Court Opinion

ID: 7969809
Source: CourtListenerOpinion
Date Created: 2022-09-09 00:54:05.965767+00
Date Added: 2024-06-11T16:34:44.636912
License: Public Domain

On Application for Rehearing.
April 15, 1897.
PER CURIAM*
Counsel for respondents, in his petition for reargument, urges that the trust fund out of which attorney’s fees were allowed to him in the Seibert case was the general fund in that case, not any fund which belonged to these defendants, while in this case respondents are proceeding against the fund of these defendant bondholders, the trust fund procured for them by the services of Truesdale, and that the order allowing attorney’s fees out of one trust fund is no bar to an application for the same attorney’s fees out of another and different trust fund.
It seems to us that in taking this position counsel does not take into consideration all of the facts. Truesdale’s application in the Seibert ease was not for attorney’s fees out of any particular fund. In granting the application the court could have allowed him attorney’s fees out *462of the general fund, or out of the fund to he taken from such general fund, and applied on the interest claim of these bondholders; or the court could have allowed such fees partly out of each fund, or it could have allowed them, and left it to be determined in the future as to how they should be apportioned between the two funds. In that application, Truesdale presented all his equitable rights against both funds, and both funds were within the control of the court in that proceeding.

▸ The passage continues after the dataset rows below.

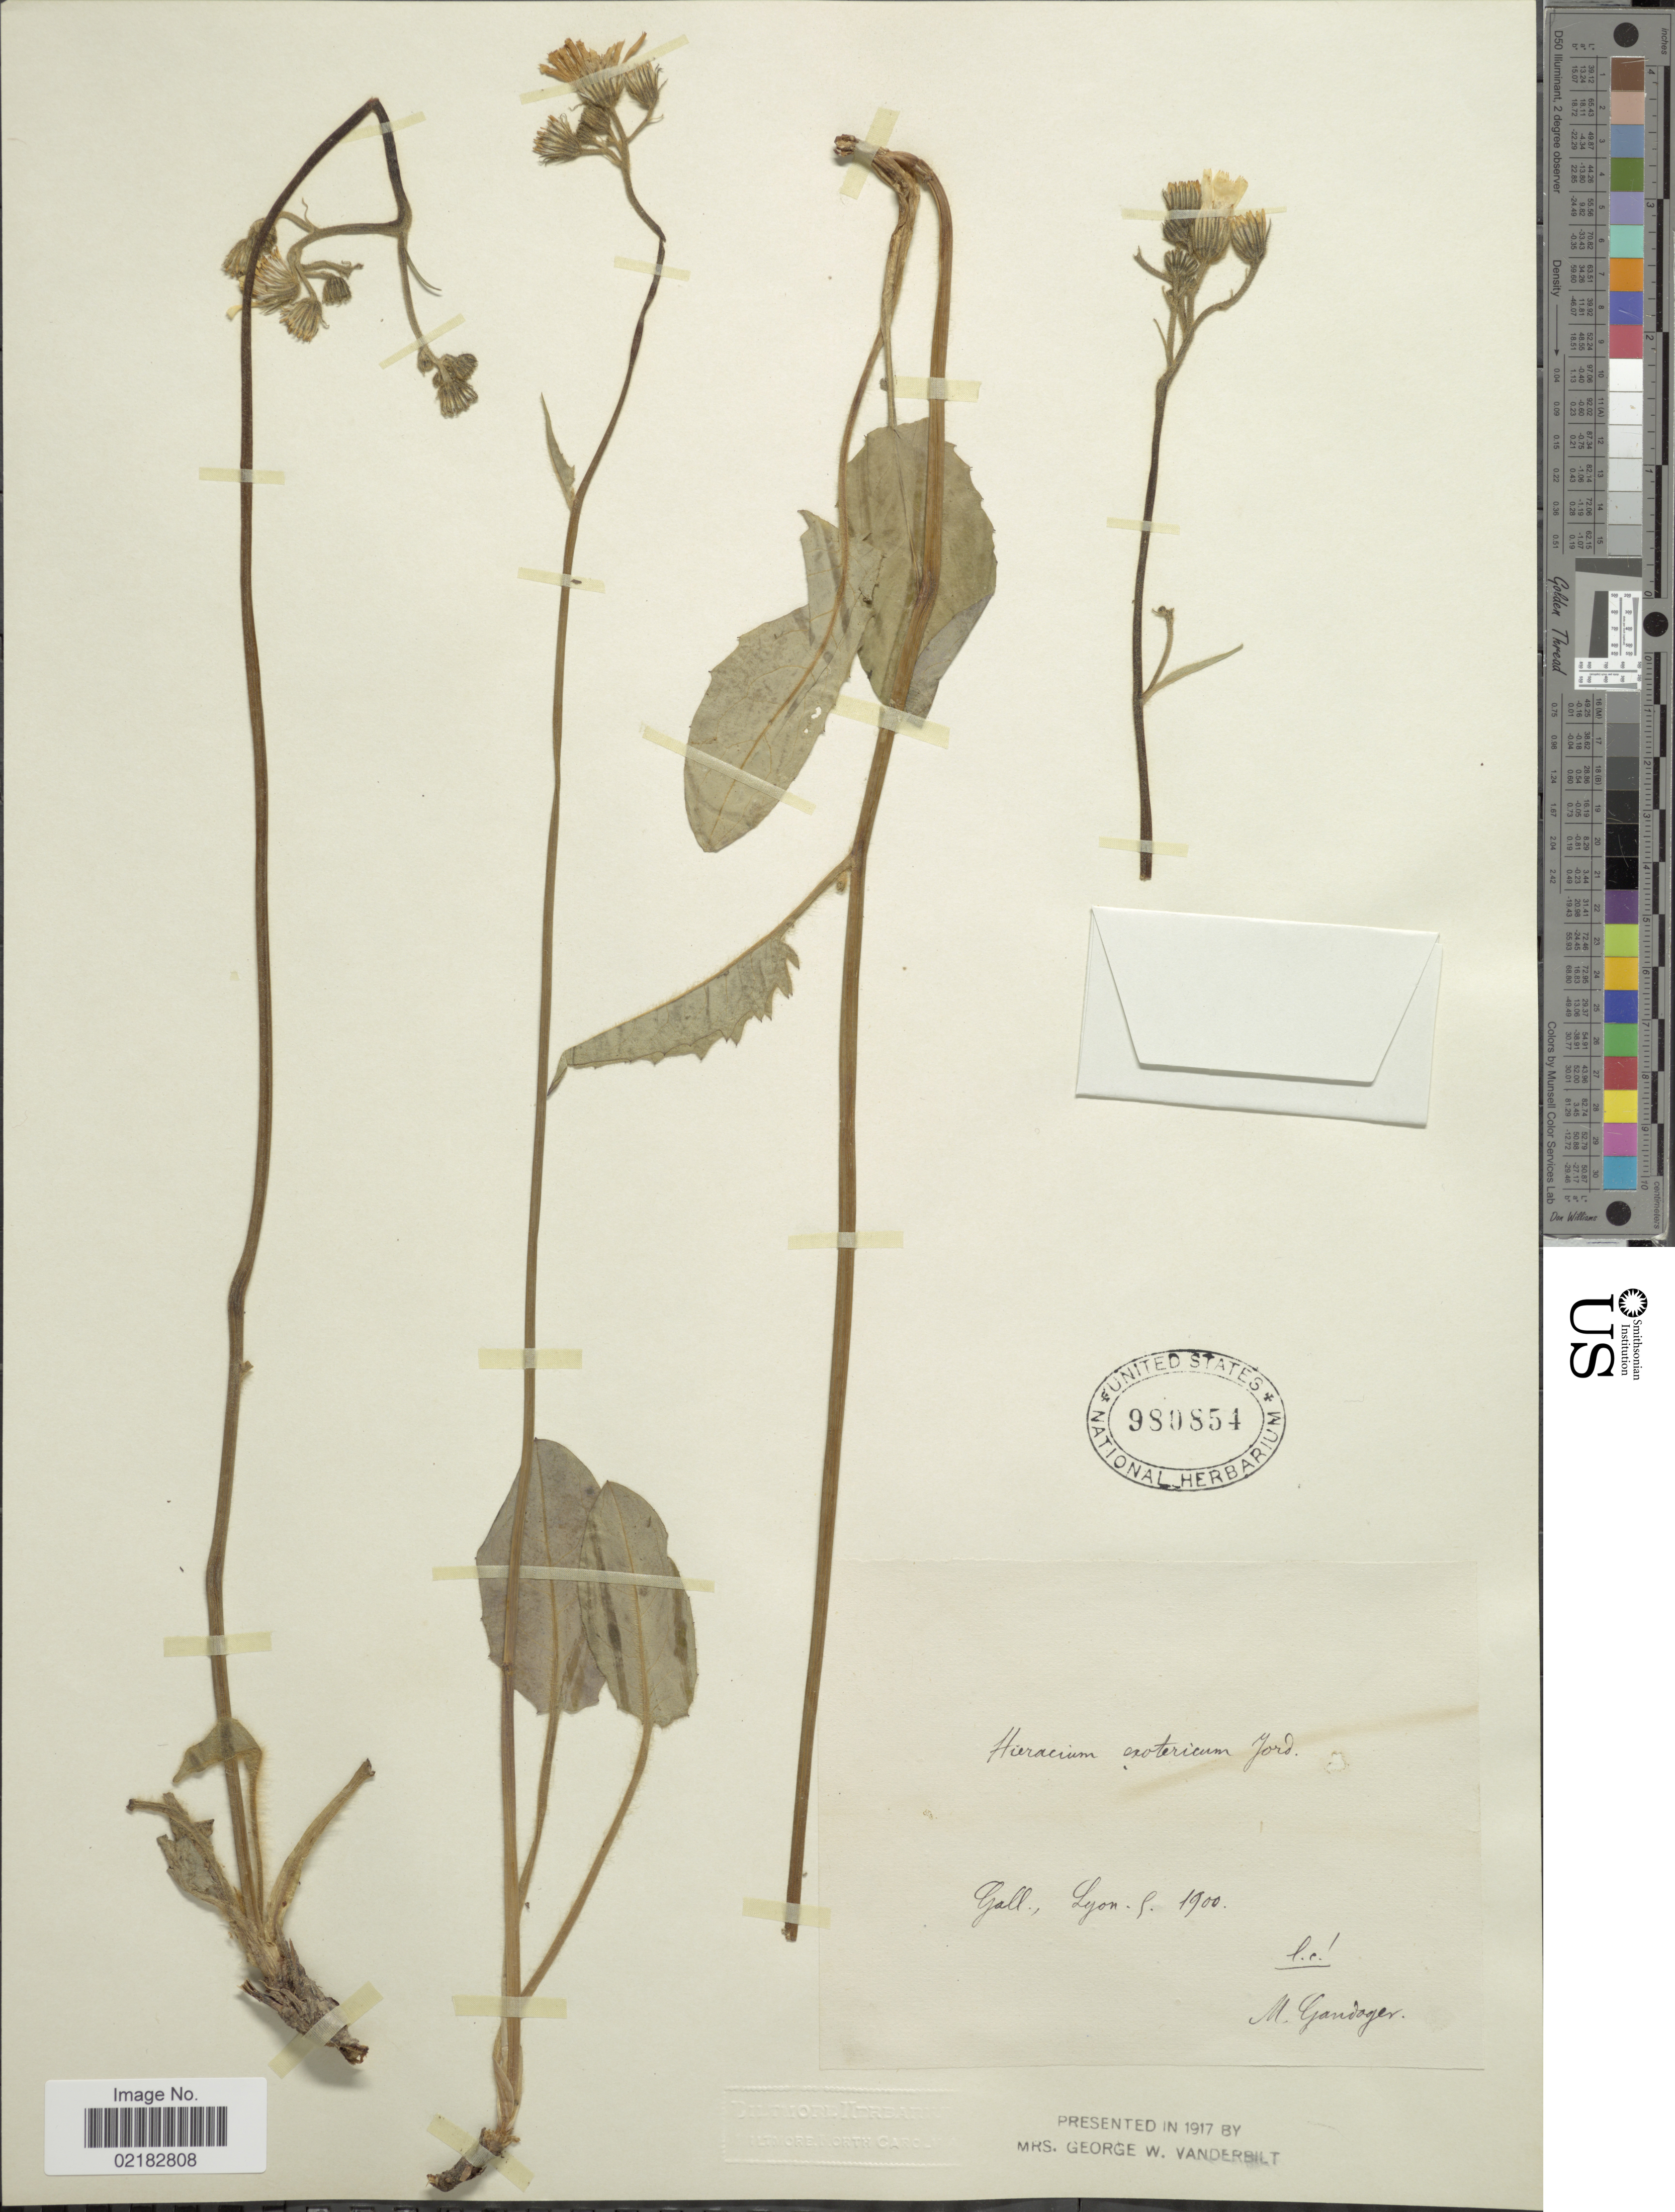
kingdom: Plantae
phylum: Tracheophyta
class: Magnoliopsida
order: Asterales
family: Asteraceae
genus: Hieracium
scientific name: Hieracium murorum subsp. exotericum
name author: (Boreau) Sudre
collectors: M. Gandoger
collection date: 1900-05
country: France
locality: Gall., Lyon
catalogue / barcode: US 980854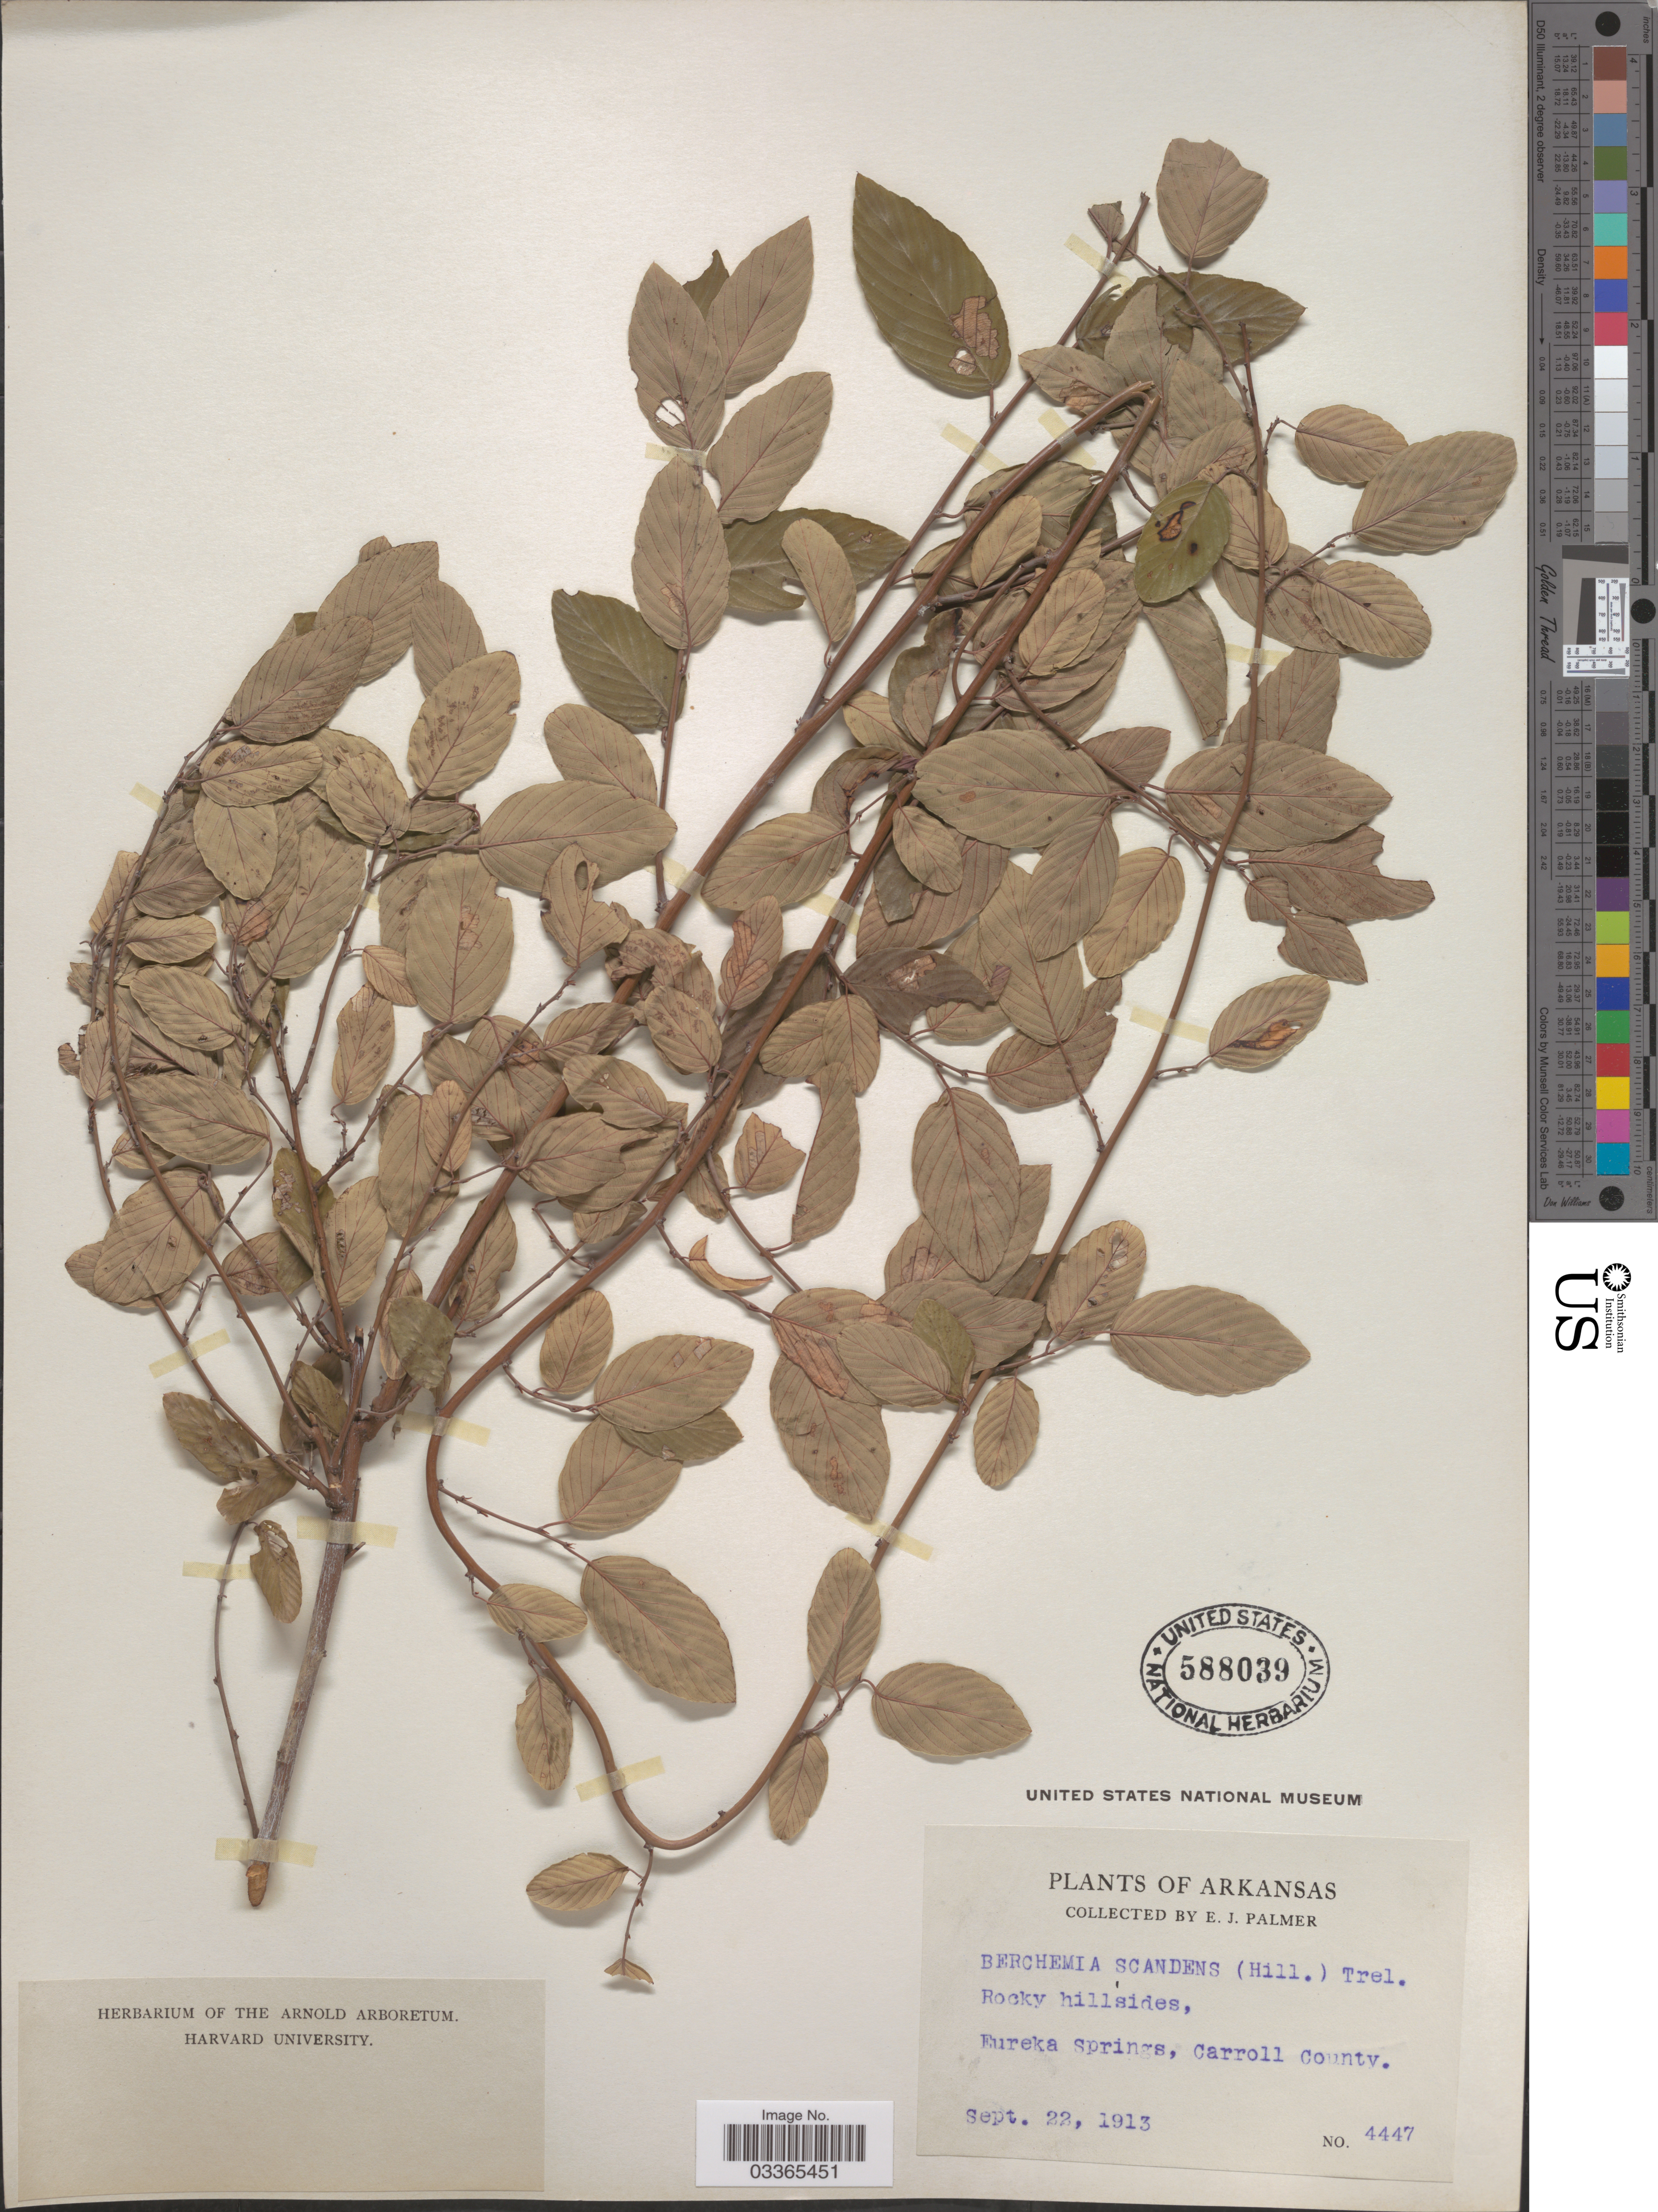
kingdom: Plantae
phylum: Tracheophyta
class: Magnoliopsida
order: Rosales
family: Rhamnaceae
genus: Berchemia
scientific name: Berchemia scandens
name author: (Hill) K. Koch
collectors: E. J. Palmer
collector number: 4447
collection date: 1913-09-22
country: United States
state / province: Arkansas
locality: Eureka Springs, Carroll County.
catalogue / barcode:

There is nothing to show that the court did not award him all that it considered that he was entitled to receive out of all the different funds in court. The mere fact that the court ordered it paid out of the general fund does not, as contended by counsel, show that the court only awarded him what it considered to be the benefit or value of his services to all parties interested in that fund. The evidence discloses but little which Truesdale did that was beneficial to the general fund, and the reasonable value of that little was nowhere stated. His client’s interest was hostile to that of those who procured the general fund, and his services consisted mainly in protecting his client’s interest, and obtaining a share of that fund to pay interest on the bonds secured by the trust deed under which his client is trustee. That trust deed provides for the payment of attorney’s fees and other expenses incurred by the trustee, and from the circumstances we held in this case that the court allowed Truesdale all it deemed him equitably entitled to receive out of any and all funds in court, and ordered the amount so allowed to be paid out of the general fund. This exhausted his equitable rights against the interest money ordered paid to these defendant bondholders, just as much as if the amount awarded him was ordered paid out of that money instead of out of the general fund. If the court erred or abused its discretion in awarding him too small an amount, his remedy was by appeal; the decision is none the less conclusive.
Counsel further contends, that if respondents are entitled to no other equitable relief, they should be given judgment requiring and compelling the trustee to collect the amount of plaintiff’s compensation from the defendant bondholders. When and under what circumstances, if any, such an equitable remedy would be allowed, we need not consider. Truesdale presented his petition for the full amount claimed to be due him, and asserted his rights in the usual and most appropriate equitable proceeding in such a case. The court had power to grant *463him full relief, and award him all that was equitably due him. He obtained relief wdiich, in our opinion, is a bar to his asserting those rights in the manner now proposed.
The petition for a reargument is denied.